Treatments for late-stage Alzheimer’s disease
Memantine is a N-methyl-D-aspartate (NMDA) antagonist used to treat the symptoms and improve the patient’s daily functions. It is believed to work by regulating glutamate, a brain chemical. The side effects of memantine include dizziness, headache, diarrhea, constipation, and confusion.

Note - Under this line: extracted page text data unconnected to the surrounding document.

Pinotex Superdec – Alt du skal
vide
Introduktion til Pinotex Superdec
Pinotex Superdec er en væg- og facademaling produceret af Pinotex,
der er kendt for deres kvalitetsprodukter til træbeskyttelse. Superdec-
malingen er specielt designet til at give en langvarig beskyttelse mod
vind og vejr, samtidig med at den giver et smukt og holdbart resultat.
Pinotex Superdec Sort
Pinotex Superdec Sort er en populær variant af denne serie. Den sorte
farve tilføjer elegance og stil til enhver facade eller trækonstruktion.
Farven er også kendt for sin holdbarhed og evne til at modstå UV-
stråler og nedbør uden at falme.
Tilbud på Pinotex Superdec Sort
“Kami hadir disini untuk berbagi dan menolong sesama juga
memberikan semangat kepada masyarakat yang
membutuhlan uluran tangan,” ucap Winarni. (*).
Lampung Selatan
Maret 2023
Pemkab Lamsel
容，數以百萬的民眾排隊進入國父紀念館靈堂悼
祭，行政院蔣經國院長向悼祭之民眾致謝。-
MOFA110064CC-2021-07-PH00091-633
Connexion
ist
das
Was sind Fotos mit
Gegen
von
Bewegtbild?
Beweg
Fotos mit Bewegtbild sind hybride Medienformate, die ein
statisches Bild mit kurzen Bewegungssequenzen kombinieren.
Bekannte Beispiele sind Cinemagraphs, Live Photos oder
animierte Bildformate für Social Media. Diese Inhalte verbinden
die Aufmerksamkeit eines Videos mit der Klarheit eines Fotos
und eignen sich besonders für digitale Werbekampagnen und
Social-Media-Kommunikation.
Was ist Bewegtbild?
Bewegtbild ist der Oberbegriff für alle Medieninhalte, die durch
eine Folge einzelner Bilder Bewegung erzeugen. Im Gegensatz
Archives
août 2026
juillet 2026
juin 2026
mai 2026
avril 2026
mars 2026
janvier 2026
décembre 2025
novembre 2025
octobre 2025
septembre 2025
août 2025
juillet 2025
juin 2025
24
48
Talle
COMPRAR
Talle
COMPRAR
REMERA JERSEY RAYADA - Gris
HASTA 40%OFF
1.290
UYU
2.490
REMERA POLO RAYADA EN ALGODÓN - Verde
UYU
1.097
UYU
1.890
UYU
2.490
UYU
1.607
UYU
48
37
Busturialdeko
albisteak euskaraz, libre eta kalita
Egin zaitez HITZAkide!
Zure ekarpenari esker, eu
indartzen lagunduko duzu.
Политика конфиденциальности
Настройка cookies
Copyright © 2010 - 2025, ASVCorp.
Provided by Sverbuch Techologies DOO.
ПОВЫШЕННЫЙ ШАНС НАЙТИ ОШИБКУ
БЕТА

The FDA has also approved donepezil, the rivastigmine patch, and a combination medication of memantine and donepezil for the treatment of late-stage Alzheimer’s disease.
Research now shows that diseases of the brain can also affect the eyes because the optic nerve and retina are composed of brain tissue that extends outside the brain. Both Alzheimer’s disease and dementia appear to have effects on the retina and parts of the eye.
What eye testing will show Alzheimer’s disease?
Currently, Alzheimer’s disease is diagnosed after many assessments and exams to rule out other conditions. Doctors may use cognitive testing, discussions with family members, physical exams, and brain scans, but none of these tests diagnose Alzheimer’s. The disease can only be diagnosed after death by examining the brain tissue.
Eye exams of the retina can be used to diagnosis may other systemic conditions like diabetes, hypertension, stroke, and some cancers. It is possible that a dilated eye exam combined with a scan of the retina could be used to find early-stage Alzheimer’s disease. Many small studies have shown AD may cause changes in the individual retinal layers or the blood flow within the eye.
Optical coherence tomography (OCT) is a test found in eye care offices. It is currently used to evaluate many other retinal conditions by looking at the layers of the retina and may be key to the evaluation and study of patients with AD.
Fluorescence lifetime imaging ophthalmoscopy (FLIO) is a newer device that looks at specific patterns in conditions that affect the retina. FLIO has been used to measure a protein called beta-amyloid in the retina which is one of the proteins that builds up in the brains of patients with AD.
In addition, the front of the eye, called the anterior segment, contains the aqueous humor and tear film layer which may be comparable to the cerebrospinal fluid found in the brain and spinal cord. Both fluids are enriched with molecules that have potential neurodegenerative biomarkers. Deposits of amyloid-beta (Aβ) and tau protein are present in the eyes of AD patients, and other structural and functional changes have been observed in the structure of the eyes.
While we don’t yet know the exact eye tests needed to make an Alzheimer’s diagnosis, research demonstrates enormous potential. It is quite possible we will be diagnosing and monitoring Alzheimer’s disease by an eye exam in the future.